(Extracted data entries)
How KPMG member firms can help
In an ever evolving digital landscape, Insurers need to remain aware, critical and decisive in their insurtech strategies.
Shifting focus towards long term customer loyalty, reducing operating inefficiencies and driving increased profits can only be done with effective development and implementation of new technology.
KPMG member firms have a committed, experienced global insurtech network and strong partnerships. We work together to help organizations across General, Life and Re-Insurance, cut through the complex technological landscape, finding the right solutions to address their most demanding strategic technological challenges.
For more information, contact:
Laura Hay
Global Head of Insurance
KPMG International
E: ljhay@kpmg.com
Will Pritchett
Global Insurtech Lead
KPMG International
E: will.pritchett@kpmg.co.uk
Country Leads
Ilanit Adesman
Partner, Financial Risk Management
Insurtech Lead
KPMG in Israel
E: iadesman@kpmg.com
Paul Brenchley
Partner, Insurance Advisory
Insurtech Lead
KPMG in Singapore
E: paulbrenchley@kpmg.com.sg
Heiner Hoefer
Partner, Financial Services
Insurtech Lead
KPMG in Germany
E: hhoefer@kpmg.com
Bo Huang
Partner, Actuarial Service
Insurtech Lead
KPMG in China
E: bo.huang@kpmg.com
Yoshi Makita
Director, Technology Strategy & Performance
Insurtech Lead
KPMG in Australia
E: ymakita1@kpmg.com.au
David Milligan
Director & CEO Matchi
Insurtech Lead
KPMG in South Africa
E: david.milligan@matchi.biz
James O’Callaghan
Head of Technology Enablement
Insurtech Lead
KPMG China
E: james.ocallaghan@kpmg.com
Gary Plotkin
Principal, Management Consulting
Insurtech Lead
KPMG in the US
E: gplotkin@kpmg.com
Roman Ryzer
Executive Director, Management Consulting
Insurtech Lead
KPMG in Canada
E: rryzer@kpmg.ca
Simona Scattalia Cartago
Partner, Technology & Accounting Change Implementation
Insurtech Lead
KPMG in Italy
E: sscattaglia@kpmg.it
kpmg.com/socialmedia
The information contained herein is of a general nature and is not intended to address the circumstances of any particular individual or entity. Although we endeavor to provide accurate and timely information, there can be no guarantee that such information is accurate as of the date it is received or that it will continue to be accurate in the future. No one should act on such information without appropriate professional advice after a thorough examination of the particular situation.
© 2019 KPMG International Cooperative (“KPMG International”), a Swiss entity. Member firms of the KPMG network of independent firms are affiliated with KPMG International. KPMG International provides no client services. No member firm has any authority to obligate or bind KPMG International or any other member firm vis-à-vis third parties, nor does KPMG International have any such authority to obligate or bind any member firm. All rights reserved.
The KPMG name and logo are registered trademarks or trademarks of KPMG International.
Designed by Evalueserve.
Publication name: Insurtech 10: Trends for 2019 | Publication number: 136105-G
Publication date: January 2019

• **What is being asked**: Could you repeat exactly the lines above from the line with "Director & CEO Matchi" up to and including the line with "E: rryzer@kpmg.ca", and only those?

• **Response box**:
Director & CEO Matchi
Insurtech Lead
KPMG in South Africa
E: david.milligan@matchi.biz
James O’Callaghan
Head of Technology Enablement
Insurtech Lead
KPMG China
E: james.ocallaghan@kpmg.com
Gary Plotkin
Principal, Management Consulting
Insurtech Lead
KPMG in the US
E: gplotkin@kpmg.com
Roman Ryzer
Executive Director, Management Consulting
Insurtech Lead
KPMG in Canada
E: rryzer@kpmg.ca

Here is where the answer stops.